The contestants’ performance on the night was a broader reflection of the missing components in Sierra Leone’s academic environment. Our education system in Sierra Leone has neglected public speaking, critical thinking, creative practical arts, and ethical standards from its pedagogical design. This should be a major cause for concern.

Tourism Investment:

Tourism is an area policy-makers need to prioritize. The best of Sierra Leone music, dance, and designs were exhibited. The energy displayed on stage by Sierra Leonean rapper, Yung Sal, was enough to rock the crowd. He portrayed the best part of our entertainment industry. The drummers and dancers did their best for the show to be a celebration of our cultural heritage. The various contestants were dressed by Sierra Leonean designers and designing houses. The crowd showed their gratitude to each of the acts with a round of applause after every public presentation.

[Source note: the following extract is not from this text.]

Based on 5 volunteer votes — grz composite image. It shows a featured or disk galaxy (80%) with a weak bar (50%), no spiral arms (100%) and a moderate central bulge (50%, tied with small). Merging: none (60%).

Sadly, Sierra Leoneans do not own the major corporations and businesses that sponsored the contest. An Asian-based company in Sierra Leone offered the star prize for the winner of Miss Sierra Leone 2018. The leading sponsoring bodies were not developed around Sierra Leonean led resources and initiatives.

General Impressions:

Miss Sierra Leone 2018 was a great night. The organizers, contestants and hosts can be proud of what was accomplished on that faithful evening. However, there are areas we can learn from as country for continuous national growth and development. For future – the organizers should ensure they work on the details for an event of such magnitude. They need to efficiently prepare the contestants, provide fans with the required services, and invite hosts who can keep the crowd engaged.

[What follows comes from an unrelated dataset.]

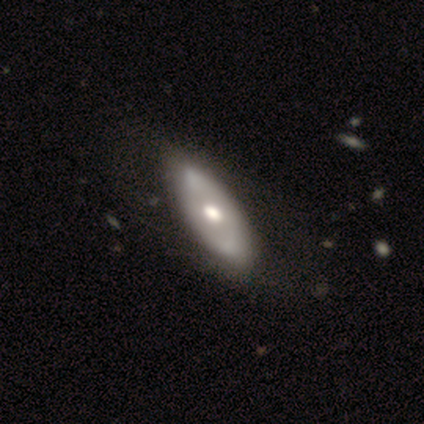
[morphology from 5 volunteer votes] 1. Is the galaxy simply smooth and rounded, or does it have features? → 80% featured or disk, 20% star or artifact, 0% smooth.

Our educational system should go back to its roots. The various institutions should intensify teaching in Creative Practical Arts, English Language & Public Presentation. These courses can improve public speaking, stage composure, and self-confidence of our youths. We should be proud of our music, drama, dance, and design. We can take the challenge a step further by encouraging Sierra Leonean corporations and businesses to take leading role in future events.

Miss Sierra Leone 2018 was a moment of movie and magic. There was clearly a case for an improvement in event management, academic enhancement and local-led tourism investment, especially around program sponsorship. These are areas our newly crowned queen, Sarah Tucker, can help – serve as an advocate.